4-bit quantisation reduces GPU memory requirement by ~4× and increases throughput proportionally with minimal quality loss. At INT4, a 7B model fits in 4–6 GB VRAM; a 13B in 8 GB. Use GGUF (llama.cpp) or GPTQ/AWQ for quantised models.

Batching (high-throughput workloads)

Batch multiple requests through the model simultaneously. Continuous batching (vLLM, TGI) maximises GPU utilisation — instead of processing requests sequentially, the model handles many in parallel. Trade-off: adds latency per request (batching delay). Not appropriate for real-time chat.

Speculative decoding

A small draft model generates candidate tokens; the large model validates them in parallel. Delivers 2–4× speedup with identical output quality. Requires a paired draft model; supported natively in vLLM and TGI. Best for latency-sensitive applications using large models.

Output length control

Output tokens dominate both cost and latency. Constrain max_tokens tightly.

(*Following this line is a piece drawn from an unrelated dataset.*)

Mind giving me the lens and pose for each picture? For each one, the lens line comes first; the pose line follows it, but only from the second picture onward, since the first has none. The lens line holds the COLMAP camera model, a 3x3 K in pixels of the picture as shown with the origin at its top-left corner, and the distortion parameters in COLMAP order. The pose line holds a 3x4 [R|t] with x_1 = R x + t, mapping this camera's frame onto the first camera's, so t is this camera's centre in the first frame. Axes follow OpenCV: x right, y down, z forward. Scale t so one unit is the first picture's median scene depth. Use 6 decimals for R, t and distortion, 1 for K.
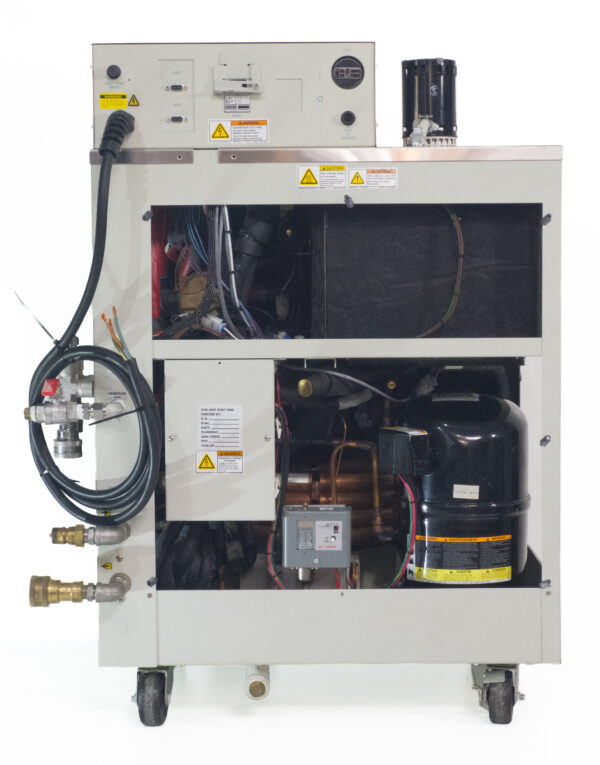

Use structured output (JSON) instead of prose where applicable — structured output is typically shorter. Instruct the model explicitly: "Respond in 3 sentences or fewer."

Running a Cost Analysis

Cost per task calculation:

Measure: average input tokens per task, average output tokens per task
Apply provider pricing: (input_tokens × input_price) + (output_tokens × output_price)
Add retrieval cost if RAG: embedding API calls + vector DB query cost
Add tool call cost if agents: each LLM call in the agent loop is charged separately
Annualise at your expected volume: cost_per_task × tasks_per_day × 365
Compare to local inference TCO: hardware amortisation + energy + ops overhead

Use artificialanalysis.ai for up-to-date price/performance benchmarks across providers and models.

Checklist: Do You Understand This?

What is the latency-throughput trade-off in LLM serving, and what deployment mode suits interactive chat vs batch processing?
What is the rough cost multiplier between the efficient tier (e.g., Haiku) and the frontier tier (e.g., o3)?
How does intelligent model routing work, and what constraint governs the routing classifier's cost?
Why do output tokens cost more than input tokens, and what is the practical implication for system design?
How does prompt caching work, and what is the typical cost reduction for applications with long system prompts?
What is speculative decoding and what speedup does it deliver?